- _WRITTEN TASK_: Pull out every line below that contains the word "Secretário".

- _DATA FOR ANALYSIS_:
┌──

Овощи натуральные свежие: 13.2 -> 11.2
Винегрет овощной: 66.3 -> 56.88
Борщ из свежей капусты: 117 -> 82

└──
┌──

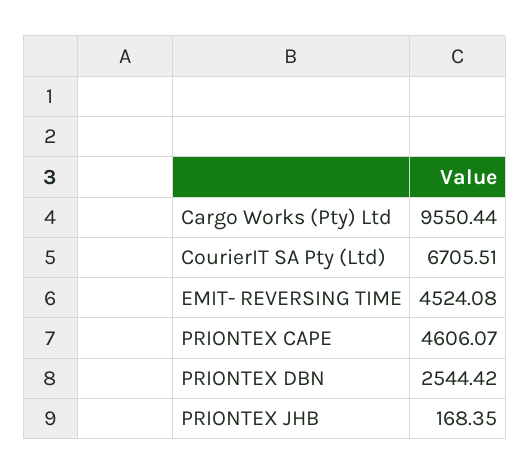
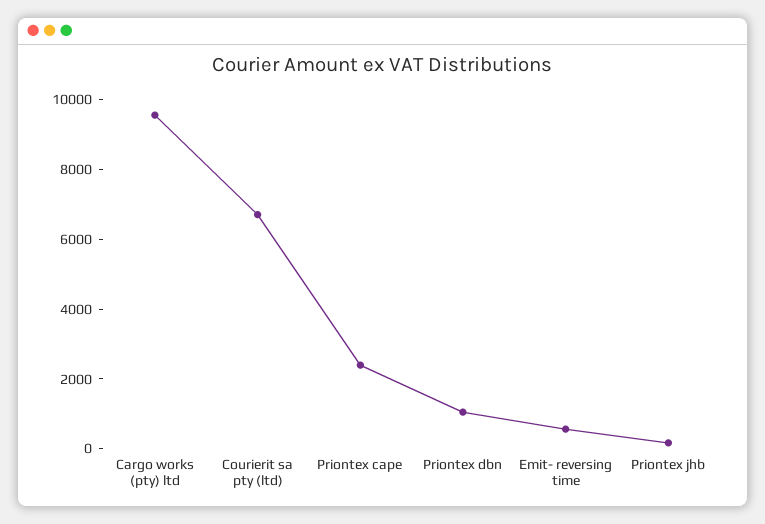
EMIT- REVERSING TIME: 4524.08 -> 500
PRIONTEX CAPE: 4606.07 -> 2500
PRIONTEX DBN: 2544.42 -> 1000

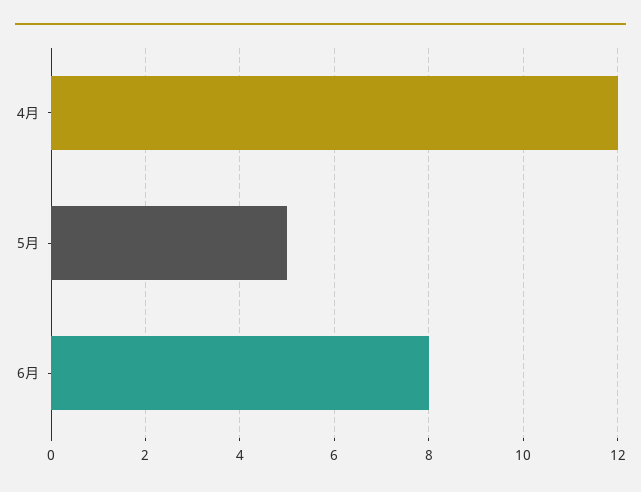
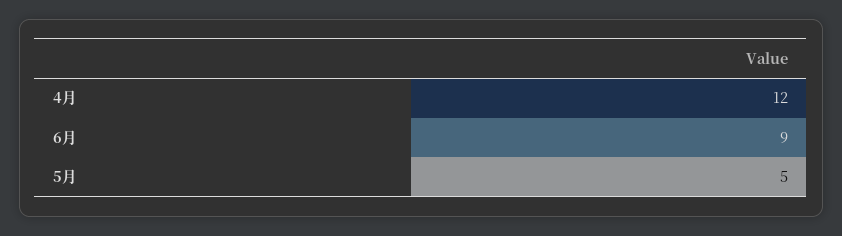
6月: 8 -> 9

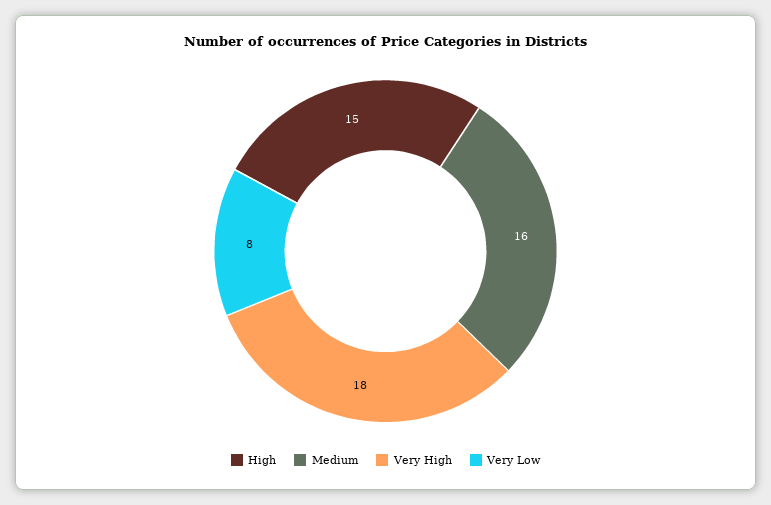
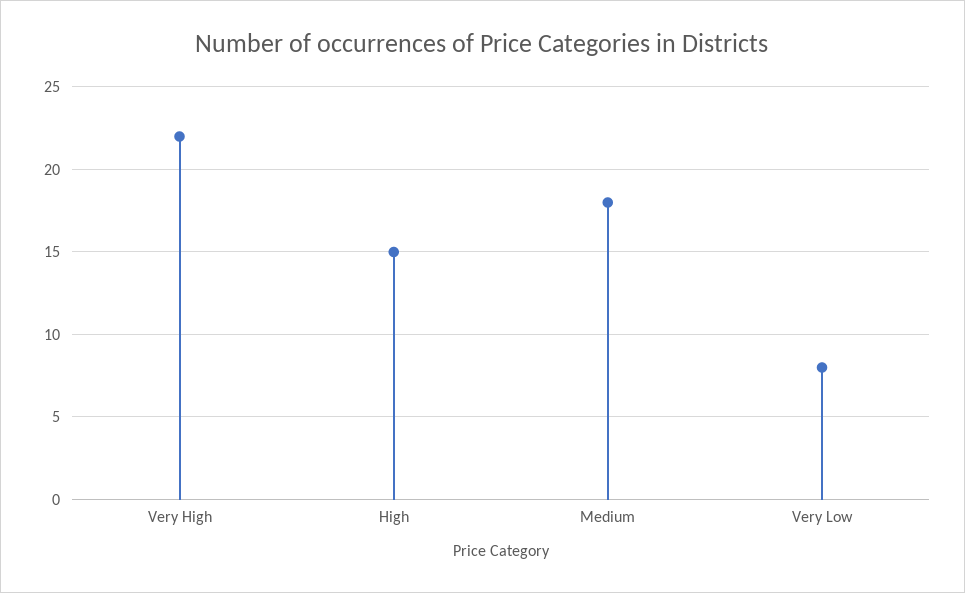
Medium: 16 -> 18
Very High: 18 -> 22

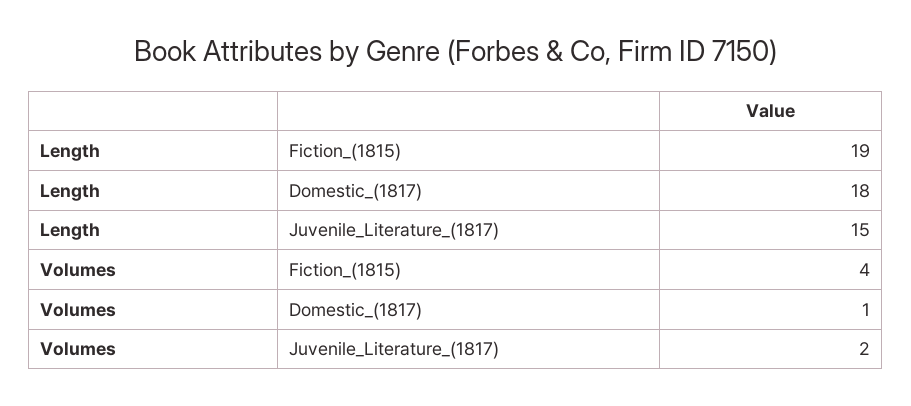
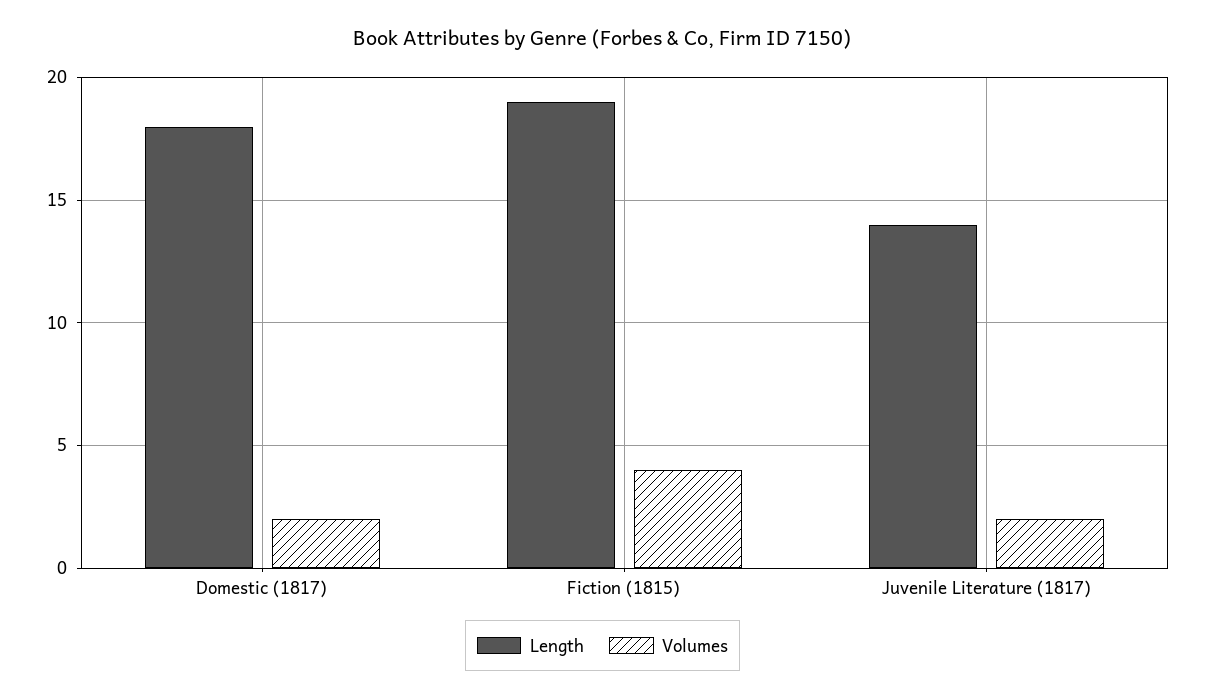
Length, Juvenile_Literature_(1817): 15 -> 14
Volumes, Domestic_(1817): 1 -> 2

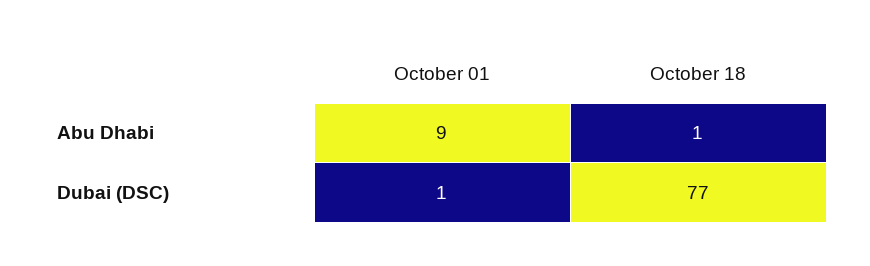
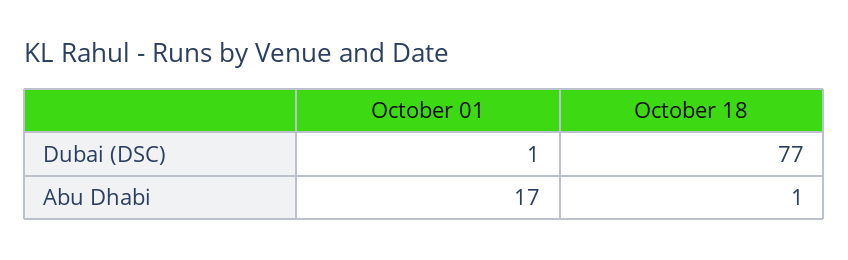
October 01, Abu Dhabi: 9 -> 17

└──
┌──

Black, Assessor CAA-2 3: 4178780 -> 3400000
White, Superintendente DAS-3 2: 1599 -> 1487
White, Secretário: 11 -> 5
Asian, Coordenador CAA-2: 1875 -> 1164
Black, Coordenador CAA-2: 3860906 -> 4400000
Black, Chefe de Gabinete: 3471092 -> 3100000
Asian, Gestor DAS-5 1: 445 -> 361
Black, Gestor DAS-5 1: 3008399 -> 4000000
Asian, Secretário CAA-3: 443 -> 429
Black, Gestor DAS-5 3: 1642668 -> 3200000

└──

- _OUTPUT OF THE EXERCISE_:
White, Secretário: 11 -> 5
Asian, Secretário CAA-3: 443 -> 429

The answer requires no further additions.